▸ **Problem to solve**
Line by line, output everything from the one that contains "autoridad del" through the end of the material below, exactly as written and with no pictures.

▸ **Supplied material**
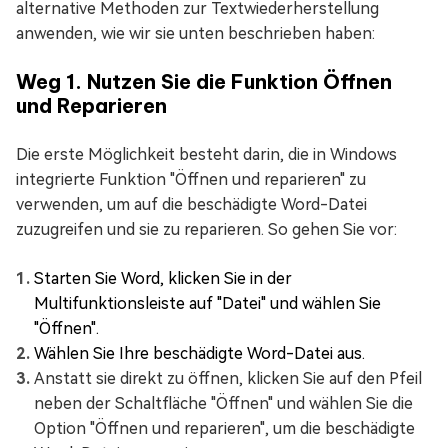
alternative Methoden zur Textwiederherstellung
anwenden, wie wir sie unten beschrieben haben:
Weg 1. Nutzen Sie die Funktion Öffnen
und Reparieren
Die erste Möglichkeit besteht darin, die in Windows
integrierte Funktion "Öffnen und reparieren" zu
verwenden, um auf die beschädigte Word-Datei
zuzugreifen und sie zu reparieren. So gehen Sie vor:
Starten Sie Word, klicken Sie in der
Multifunktionsleiste auf "Datei" und wählen Sie
"Öffnen".
Wählen Sie Ihre beschädigte Word-Datei aus.
Anstatt sie direkt zu öffnen, klicken Sie auf den Pfeil
neben der Schaltfläche "Öffnen" und wählen Sie die
Option "Öffnen und reparieren", um die beschädigte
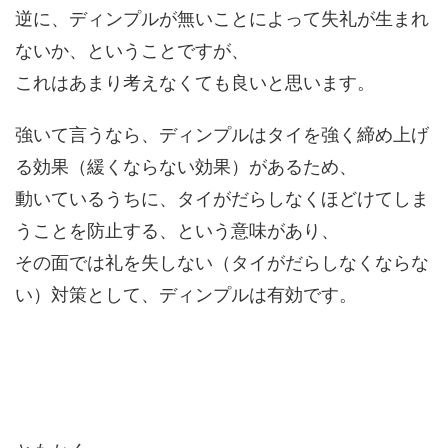
逆に、ディンプルが無いことによって失礼が生まれ
ないか、ということですが、
これはあまり考えなくても良いと思います。
強いて言うなら、ディンプルはタイを強く締め上げ
る効果（緩くならない効果）があるため、
動いているうちに、タイがだらしなくほどけてしま
うことを防止する、という意味があり、
その面では礼を失しない（タイがだらしなくならな
い）対策として、ディンプルは有効です。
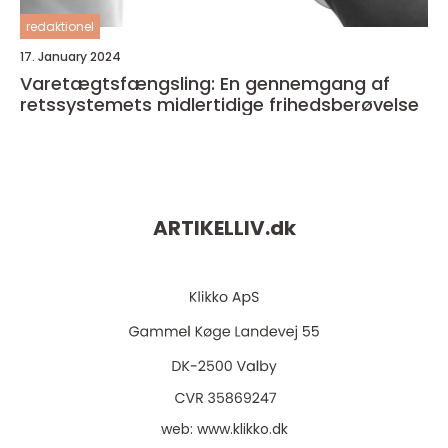
redaktionel
17. January 2024
Varetægtsfængsling: En gennemgang af
retssystemets midlertidige frihedsberøvelse
ARTIKELLIV.
dk
web:
www.klikko.dk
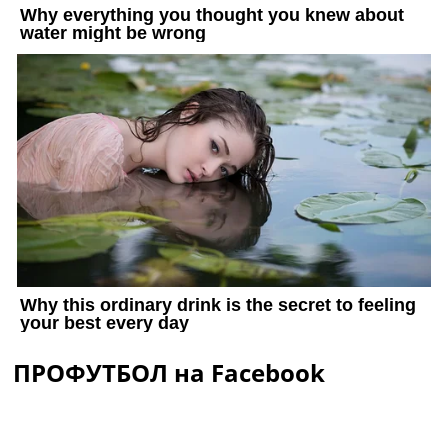
ПРОФУТБОЛ на Facebook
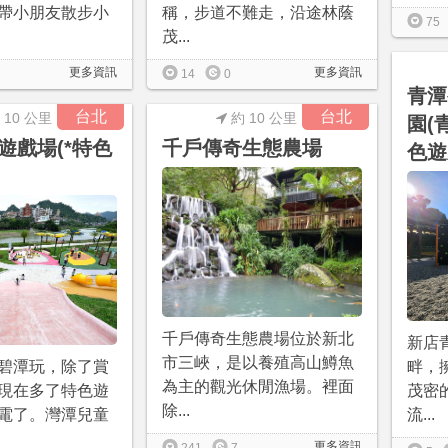
帶小朋友散步小
稱，步道不難走，沿途林蔭
75
茂...
更多資訊
更多資訊
14
0
青潭
台北
台北
 10 公里
約 10 公里
園(
遊戲場(*特色
千戶傳奇生態農場
色遊
千戶傳奇生態農場位於新北
新店
市三峽，是以養殖高山鱒魚
碧潭玩，除了賞
畔，
為主的觀光休閒漁場。裡面
現在多了特色遊
茂密
除...
電了。灣潭兒童
流...
更多資訊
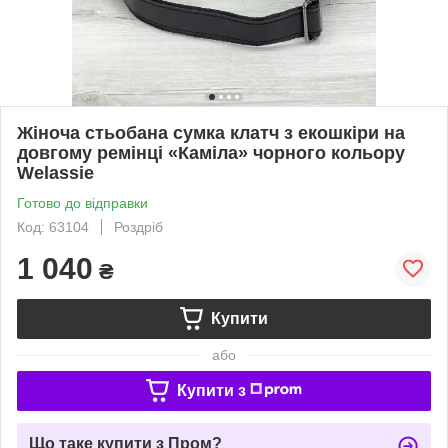
Жіноча стьобана сумка клатч з екошкіри на
довгому ремінці «Каміла» чорного кольору
Welassie
Готово до відправки
Код: 63104
Роздріб
1 040
₴
Купити
або
Купити з
Що таке купити з Пром?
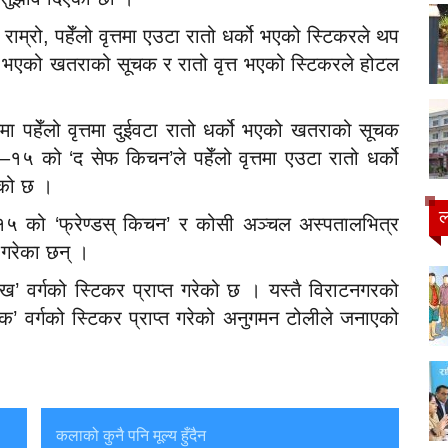
ाम्रो, पहेँलो वृत्तमा एउटा रातो धर्को भएको स्टिकरले थप
्को भएको खतराको सूचक र रातो वृत्त भएको स्टिकरले होटल
 पहेँलो वृत्तमा दुईवटा रातो धर्को भएको खतराको सूचक
५ को ‘द सेफ किचन’ले पहेँलो वृत्तमा एउटा रातो धर्को
एको छ ।
ल
१५ को ‘फ्रेण्डस् किचन’ र कोसी अञ्चल अस्पतालभित्र
त गरेका छन् ।
े ‘ख’ वर्गको स्टिकर प्राप्त गरेको छ । यस्तै विराटनगरको
त् ‘क’ वर्गको स्टिकर प्राप्त गरेको अनुगमन टोलीले जनाएको
कलाको कुनै पनि मूल्य हुँदैन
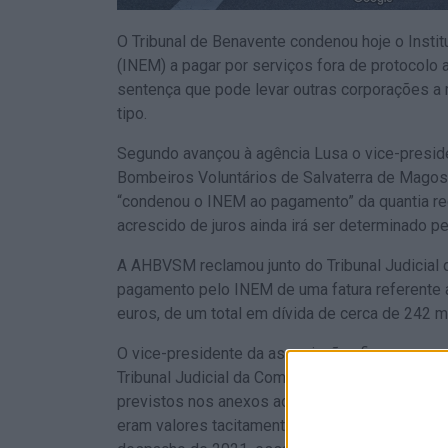
O Tribunal de Benavente condenou hoje o Insti
(INEM) a pagar por serviços fora de protocolo
sentença que pode levar outras corporações
tipo.
Segundo avançou à agência Lusa o vice-presid
Bombeiros Voluntários de Salvaterra de Magos
“condenou o INEM ao pagamento” da quantia re
acrescido de juros ainda irá ser determinado pel
A AHBVSM reclamou junto do Tribunal Judicial d
pagamento pelo INEM de uma fatura referente a
euros, de um total em dívida de cerca de 242 mi
O vice-presidente da associação afirmou que, n
Tribunal Judicial da Comarca de Benavente, co
previstos nos anexos aos protocolos que fora
eram valores tacitamente aceites pelas partes” 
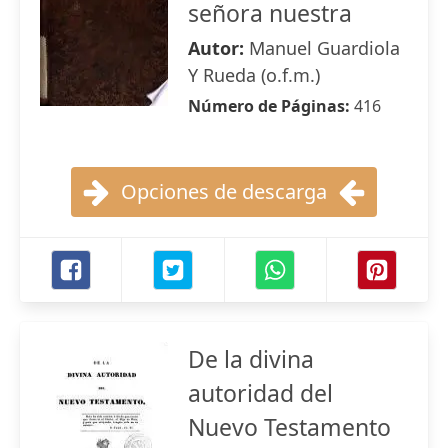
señora nuestra
Autor:
Manuel Guardiola
Y Rueda (o.f.m.)
Número de Páginas:
416
Opciones de descarga
De la divina
autoridad del
Nuevo Testamento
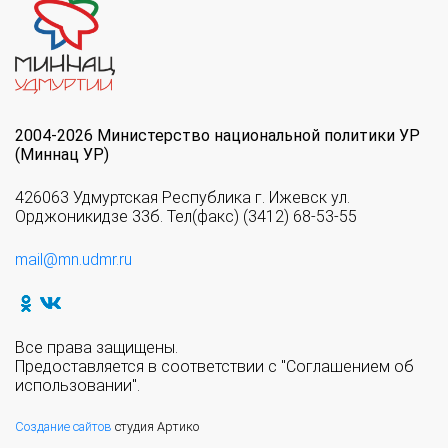
2004-2026 Министерство национальной политики УР
(Миннац УР)
426063 Удмуртская Республика г. Ижевск ул.
Орджоникидзе 33б. Тел(факс) (3412) 68-53-55
mail@mn.udmr.ru
Все права защищены.
Предоставляется в соответствии с "Соглашением об
использовании".
Создание сайтов
студия Артико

▸ **Your response**
autoridad del
Nuevo Testamento
2004-2026 Министерство национальной политики УР
(Миннац УР)
426063 Удмуртская Республика г. Ижевск ул.
Орджоникидзе 33б. Тел(факс) (3412) 68-53-55
mail@mn.udmr.ru
Все права защищены.
Предоставляется в соответствии с "Соглашением об
использовании".
Создание сайтов
студия Артико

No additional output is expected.